Presenter: R. Neil, Dalton, London, UK
Authors: R. Neil Dalton
Key Learning Objectives:
1. An understanding of MRM based mass spectrophotometric methods for both metabolite and protein/peptide analysis
2. The distinction between speculative and knowledge based screening for biomarkers
3. Appreciating the importance of validity testing of platforms with known biomarkers
The development of soft ionisation techniques, particularly electrospray, for both metabolite and protein/peptide analysis has enabled the application of a range of mass spectrometric scans to provide insights into biological systems. In the search for potential new biomarkers it is important to differentiate between speculative and knowledge based screening, but appreciate that mass spectrometry (MS) is applicable to both approaches, usually on the same preparation of biological sample.

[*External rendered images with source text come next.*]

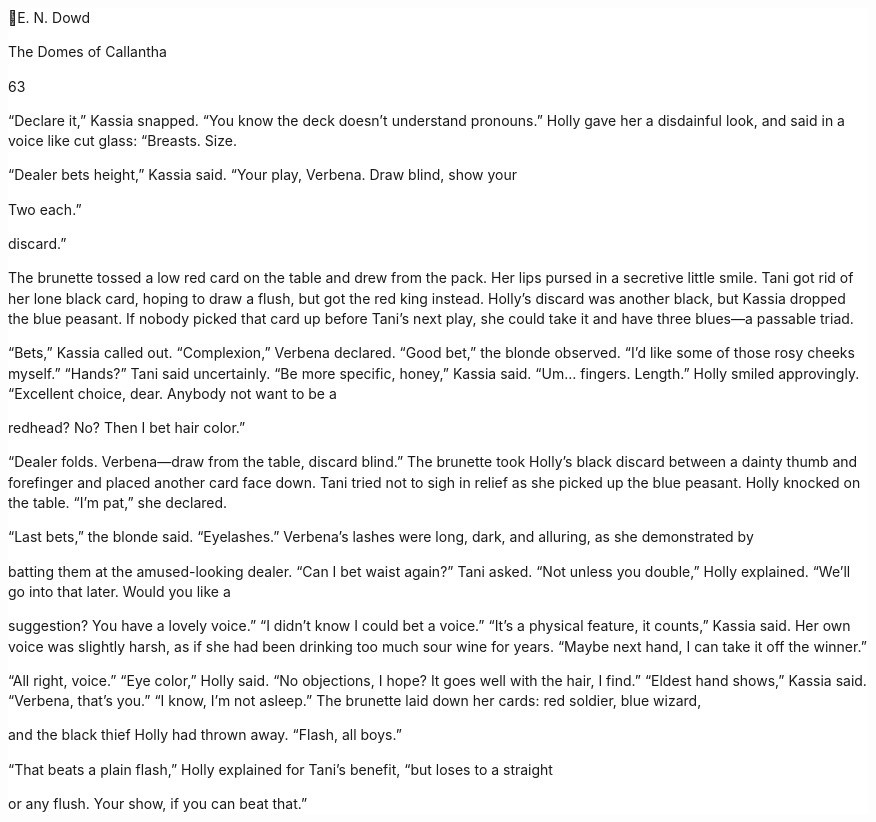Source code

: E. N. Dowd 

The Domes of Callantha 

 63 

“Declare it,” Kassia snapped. “You know the deck doesn’t understand pronouns.” 
Holly gave her a disdainful look, and said in a voice like cut glass: “Breasts. Size. 

“Dealer bets height,” Kassia said. “Your play, Verbena. Draw blind, show your 

Two each.” 

discard.” 

The brunette tossed a low red card on the table and drew from the pack. Her lips 
pursed in a secretive little smile. Tani got rid of her lone black card, hoping to draw a 
flush, but got the red king instead. Holly’s discard was another black, but Kassia dropped 
the blue peasant. If nobody picked that card up before Tani’s next play, she could take it 
and have three blues—a passable triad. 

“Bets,” Kassia called out. 
“Complexion,” Verbena declared. 
“Good bet,” the blonde observed. “I’d like some of those rosy cheeks myself.” 
“Hands?” Tani said uncertainly. 
“Be more specific, honey,” Kassia said. 
“Um… fingers. Length.” 
Holly smiled approvingly. “Excellent choice, dear. Anybody not want to be a 

redhead? No? Then I bet hair color.” 

“Dealer folds. Verbena—draw from the table, discard blind.” 
The brunette took Holly’s black discard between a dainty thumb and forefinger and 
placed another card face down. Tani tried not to sigh in relief as she picked up the blue 
peasant. Holly knocked on the table. “I’m pat,” she declared. 

“Last bets,” the blonde said. 
“Eyelashes.” Verbena’s lashes were long, dark, and alluring, as she demonstrated by 

batting them at the amused-looking dealer. 
“Can I bet waist again?” Tani asked. 
“Not unless you double,” Holly explained. “We’ll go into that later. Would you like a 

suggestion? You have a lovely voice.” 
“I didn’t know I could bet a voice.” 
“It’s a physical feature, it counts,” Kassia said. Her own voice was slightly harsh, as 
if she had been drinking too much sour wine for years. “Maybe next hand, I can take it 
off the winner.” 

“All right, voice.” 
“Eye color,” Holly said. “No objections, I hope? It goes well with the hair, I find.” 
“Eldest hand shows,” Kassia said. “Verbena, that’s you.” 
“I know, I’m not asleep.” The brunette laid down her cards: red soldier, blue wizard, 

and the black thief Holly had thrown away. “Flash, all boys.” 

“That beats a plain flash,” Holly explained for Tani’s benefit, “but loses to a straight 

or any flush. Your show, if you can beat that.”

For speculative metabolomic investigations, in its basic MS form, the supernatant from a methanol precipitation of whole blood, plasma, or urine can be simply injected into the mass spectrometer, without chromatography, and the sample interrogated in both positive and negative ion modes across a suitable mass/charge ratio (m/z) range, usually 20-600. Interesting MS signals can then be positively identified in MSMS mode by product ion scanning. On the same sample preparation, MSMS scans for particular compound classes, e.g. amino acids, acylcarnitines, bile salts, can provide the first steps in a knowledge based acquisition system. However, it is the capability to specifically and quantitatively scan for a large number of compounds of known biological significance, using rapid chromatography and multiple reaction monitoring (MRM) mode, that is becoming the primary MSMS metabolomic platform. Sample preparation can be modified to accommodate both hydrophilic and lipophilic targets.

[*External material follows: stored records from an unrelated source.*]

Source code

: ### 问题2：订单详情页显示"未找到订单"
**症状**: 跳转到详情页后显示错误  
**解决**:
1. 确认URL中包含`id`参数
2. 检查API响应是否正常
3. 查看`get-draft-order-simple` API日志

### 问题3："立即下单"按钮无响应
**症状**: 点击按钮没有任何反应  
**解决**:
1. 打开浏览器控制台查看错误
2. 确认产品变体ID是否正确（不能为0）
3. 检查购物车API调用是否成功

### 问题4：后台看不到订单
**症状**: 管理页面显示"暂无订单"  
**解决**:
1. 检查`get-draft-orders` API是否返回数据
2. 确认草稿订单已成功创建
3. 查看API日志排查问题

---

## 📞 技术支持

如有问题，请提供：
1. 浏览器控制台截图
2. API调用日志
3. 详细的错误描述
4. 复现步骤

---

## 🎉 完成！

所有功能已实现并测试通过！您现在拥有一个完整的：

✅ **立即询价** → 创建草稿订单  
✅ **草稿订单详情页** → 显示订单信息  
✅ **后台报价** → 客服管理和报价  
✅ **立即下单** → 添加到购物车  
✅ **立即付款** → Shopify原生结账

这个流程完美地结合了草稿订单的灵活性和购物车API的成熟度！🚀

The same approaches can be applied to proteomic analysis. Although electrospray MS has proved a valuable tool in the elucidation of isolated protein structure, it is relatively insensitive for native biological samples; the key to viable proteomic analysis is the use of tryptic (other endopeptidases can be used) digests. MS and MSMS peptide analysis can be performed using exactly the same techniques as for metabolites, with similar advantages and constraints. However, it is the capability to specifically and quantitatively scan for a large number of peptides of known biological significance, using rapid chromatography and MRM mode, that is becoming the primary MSMS proteomic platform. The development of peptide MRM databases is revolutionising this approach but it is limited by the analytical sensitivity of even the best MSMS equipment, though it can be coupled with preliminary multiplexed immunoconcentration.
In developing and applying new metabolomic and proteomic systems it is essential, if possible, that they are validated with already recognised biomarkers. In organ transplantation, early graft function is a primary determinant of long term graft survival. Consequently, our focus has been on organ protection during transplantation and maximising early graft function. Plasma asymmetric dimethylarginine, a new biomarker of hepatic blood flow, has been used to validate our metabolomic platform in liver transplantation. In renal transplantation, urine retinol binding protein, a biomarker of proximal tubular anoxia, and plasma creatinine and symmetric dimethylarginine, biomarkers of glomerular function, have been used to validate our proteomic/peptidomic and metabolomic platforms, respectively.
In conclusion, mass spectrometry is a very powerful tool for both metabolomic and proteomic investigation of organ transplantation and should lead to the identification of clinically valuable new biomarkers.